Sport and physical activity may not be the most important things right now, but, for a whole host of reasons, to dismiss them as unimportant or to deprioritise them would be a huge mistake. As restrictions on our daily lives return, it’s a relief that there is an acknowledgment from government that sport and physical activity, along with education, should not be among the first activities to be reduced. In the context of Further Education, it is clear that college leaders continue to have a lot on their proverbial plates this term. Previously unscheduled exams, new approaches to blended learning, new COVID restrictions, unforeseen timetabling issues and travel-related logistical nightmares are just some of the challenges being faced. The temptation may be to see sport as a “nice to have” and physical activity provision as something that should be ignored until a sense of normality resumes. Yet it is precisely because of the challenges being faced that sport and physical activity becomes more and more vital. Probably more important than ever before. While the prospect of sporting competition against other colleges may present additional challenges, we owe it to this year’s students to try our best to provide it. Likewise, encouraging sport and physical activity amongst staff and students, whether that be on campus or at home, in socially distanced groups or alone, can help considerably to mitigate the negative effects of the COVID-19 pandemic.

Rebuilding a community

The positive effect of exercise on mental and physical health are, of course, widely known. Playing sport or exercising with others can, for staff and students who have potentially spent much of the past few months alone or with a limited social network, provide much needed contact with others. We know that for FE students, involvement in Sport and PA reduces loneliness and social isolation.
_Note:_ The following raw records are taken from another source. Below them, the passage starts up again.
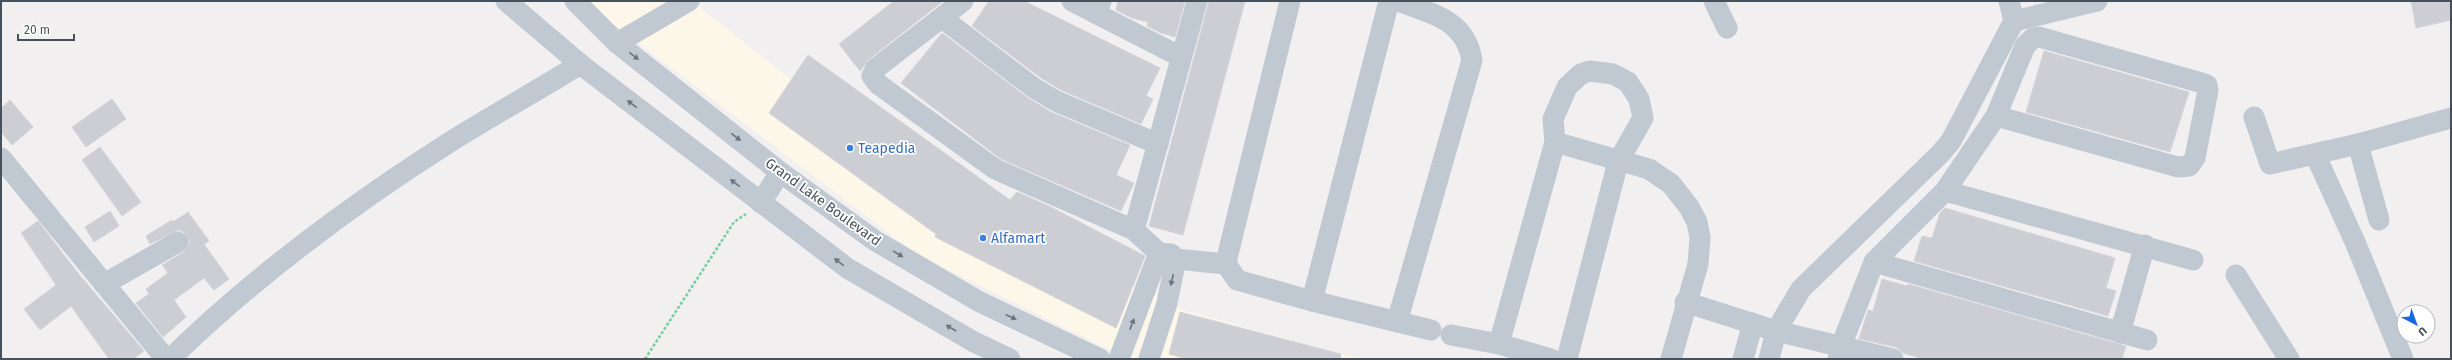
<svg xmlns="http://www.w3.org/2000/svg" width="2452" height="360" viewBox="0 0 2452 360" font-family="'Fira Sans',sans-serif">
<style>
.commercial{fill:#fcf7e9}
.building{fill:#ccced4;stroke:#d3d5da}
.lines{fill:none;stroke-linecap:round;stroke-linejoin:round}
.path{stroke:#76cda6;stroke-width:2.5;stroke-dasharray:3 2;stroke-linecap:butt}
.minor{stroke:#c0c8d1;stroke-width:21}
.oneway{fill:#6b757f}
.shop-dot{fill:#3f7fe0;stroke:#fff;stroke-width:1.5}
.labels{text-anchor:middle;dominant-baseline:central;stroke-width:3.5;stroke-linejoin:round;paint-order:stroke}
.shop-label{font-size:14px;fill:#366cbe;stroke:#fff;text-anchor:start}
.street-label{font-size:14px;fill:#47515c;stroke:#fff}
</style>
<rect width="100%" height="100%" fill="#f1efef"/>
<path class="commercial" d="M583,1H691L791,79L960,201L1183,310L1361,359H1128L916,254Z"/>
<g class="building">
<path d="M894,1H943L868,60L860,71L839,44Z"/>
<path d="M989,1H1024L1160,68L1146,96L1153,99L1141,124L1061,90L1041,78L972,26Z"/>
<path d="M1118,1H1185L1175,37L1161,33L1147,26L1148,22L1132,18L1116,10Z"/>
<path d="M1209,1H1245L1183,235L1149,226Z"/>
<path d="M2411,1H2451V20L2416,28Z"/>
<path d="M942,33L1028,98L1051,112L1130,145L1116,175L1134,183L1121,211L1001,159L901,83Z"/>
<path d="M2044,51L2189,92L2170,152L2026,112Z"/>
<path d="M808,55L1010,200L1017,192L1049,206L1145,256L1116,328L935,237L936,234L769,113Z"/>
<path d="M112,99L126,119L86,147L72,127Z"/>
<path d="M10,100L33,127L12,145L1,132V108Z"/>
<path d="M100,147L141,202L122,216L82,160Z"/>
<path d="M1945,208L2115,258L2106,288L2116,291L2108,316L1914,261L1922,236L1932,238L1940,213Z"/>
<path d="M110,211L119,226L94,242L85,227Z"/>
<path d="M188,212L209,241L204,244L229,279L214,290L204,278L174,300L186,317L163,337L136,303L149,294L146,289L168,273L162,265L184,252L190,242L184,232L178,230L150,244L146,236L172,220L173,222Z"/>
<path d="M38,221L77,272L144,351L133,359H109L71,306L40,330L24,309L56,285L21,233Z"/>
<path d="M1882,279L1907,286L1908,284L2126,346L2122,359H1924L1903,353L1896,347L1859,339L1868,310L1873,311Z"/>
<path d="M1180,312L1341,354L1340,359H1187L1169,354Z"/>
</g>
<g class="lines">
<path class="path" d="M645,359L734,222L746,214"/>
<g class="minor">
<path d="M506,1L580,64L847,268L974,342L1010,359"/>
<path d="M575,1L617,43L780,172L874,240L978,301L1100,359"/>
<path d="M963,1L875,69L872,76L878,84L995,169L1134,230"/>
<path d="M1072,1L1097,14"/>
<path d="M1101,1L1097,14L1181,57"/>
<path d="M1197,1L1134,230L1159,253L1171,254L1176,259L1226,264"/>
<path d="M1290,1L1228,254L1226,264L1237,280L1312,301L1431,330"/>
<path d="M1714,1L1727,28"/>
<path d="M942,18L1034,88L1056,101L1158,144"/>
<path d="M2014,21L2097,1"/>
<path d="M617,43L689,1"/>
<path d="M2254,117L2270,164L2358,144L2451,118"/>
<path d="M2358,144L2379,220"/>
<path d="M2315,154L2355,242L2403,359"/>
<path d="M1,158L166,359"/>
<path d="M1945,191L2193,260"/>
<path d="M761,203L780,172"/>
<path d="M1874,262L1945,191L1996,116L2025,46L2033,38L2039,37L2202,83L2207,85L2208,90L2195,158L2189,166L2178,167L1996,116"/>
<path d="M2236,275L2289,359"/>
<path d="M104,284L178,242"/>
<path d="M1312,301L1389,1"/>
<path d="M1685,302L1776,331L1893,359"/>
<path d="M1397,322L1472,60C1465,19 1432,14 1398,1"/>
<path d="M2120,333L2145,245"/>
<path d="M1451,335L1499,344L1551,359"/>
<path d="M1499,344L1555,142"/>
<path d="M170,359C254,277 351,205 450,142C493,115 537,91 580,64"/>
<path d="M1119,359L1159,253"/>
<path d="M1149,359L1167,303L1176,259"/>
<path d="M1567,359L1618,162L1643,118L1639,99L1628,82L1613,74L1590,71L1581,74L1567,87L1553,119L1555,142L1649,169L1671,184L1689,207L1697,222L1700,238L1698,264L1671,359"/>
<path d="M1743,359L1753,323"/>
<path d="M1769,359L1776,331L1801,289L1940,154L1951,141L2014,21L2009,1"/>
<path d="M1838,359L1841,346L1874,262L2147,340"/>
</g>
</g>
<defs><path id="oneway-solid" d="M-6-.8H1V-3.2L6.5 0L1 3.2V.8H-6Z"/></defs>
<g class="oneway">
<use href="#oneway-solid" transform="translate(634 56) rotate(38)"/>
<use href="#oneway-solid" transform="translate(632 104) rotate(-143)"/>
<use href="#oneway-solid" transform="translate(736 137) rotate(38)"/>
<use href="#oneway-solid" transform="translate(735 183) rotate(-143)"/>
<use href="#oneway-solid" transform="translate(898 254) rotate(31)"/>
<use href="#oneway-solid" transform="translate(839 262) rotate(-143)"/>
<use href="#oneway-solid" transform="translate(1172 280) rotate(103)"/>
<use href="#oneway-solid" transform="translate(1011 317) rotate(25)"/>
<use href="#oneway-solid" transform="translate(1132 324) rotate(-70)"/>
<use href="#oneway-solid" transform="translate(951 328) rotate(-150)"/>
</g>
<g class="shop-dot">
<circle cx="850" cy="148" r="4"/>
<circle cx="983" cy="238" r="4"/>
</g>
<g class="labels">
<g class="shop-label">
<text x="858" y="148">Teapedia</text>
<text x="991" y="238">Alfamart</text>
</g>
<g class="street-label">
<text transform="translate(823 202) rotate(36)">Grand Lake Boulevard</text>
</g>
</g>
<rect width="2452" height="360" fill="none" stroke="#47515c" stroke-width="4"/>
<g transform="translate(2416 324) rotate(139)"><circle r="19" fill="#ffffff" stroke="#b5b9be"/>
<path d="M0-3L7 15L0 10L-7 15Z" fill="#1a66e0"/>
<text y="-6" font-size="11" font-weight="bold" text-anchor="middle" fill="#47515c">U</text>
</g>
<path d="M18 34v6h56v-6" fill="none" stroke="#47515c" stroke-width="2"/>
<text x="24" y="34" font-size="12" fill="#47515c" stroke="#ffffff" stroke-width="3" paint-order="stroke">20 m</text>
</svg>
For many students, the world will feel like a very different place post-coronavirus and the ability to exercise and connect with others will provide a much needed sense of “normality”. Perhaps most importantly, participating in sport together, face-to-face or virtually, provides a unique opportunity for staff and students to rebuild their colleges’ sense of community. With disrupted timetables and time away from campus, rebuilding colleges as a community will likely prove difficult. The shared sense of purpose and communal experiences that sport and physical activity bring can be key to retaining and enhancing a sense of college identity.

New opportunities

Finally, with countless people, young and old, having to reassess their plans for their immediate futures, sport also offers the possibility of new skills and qualifications, as well as volunteering opportunities within communities that can make a real difference as we all face the “new normal”. There has never been a better time to train to be an official or a leader in sport and colleges are very well placed to signpost and deliver these opportunities. So, sport may not be more important than life and death, but neither should it be on the list of things that matter least. And we at AoC will be there to support colleges in identifying the right opportunities for their staff, students and local communities.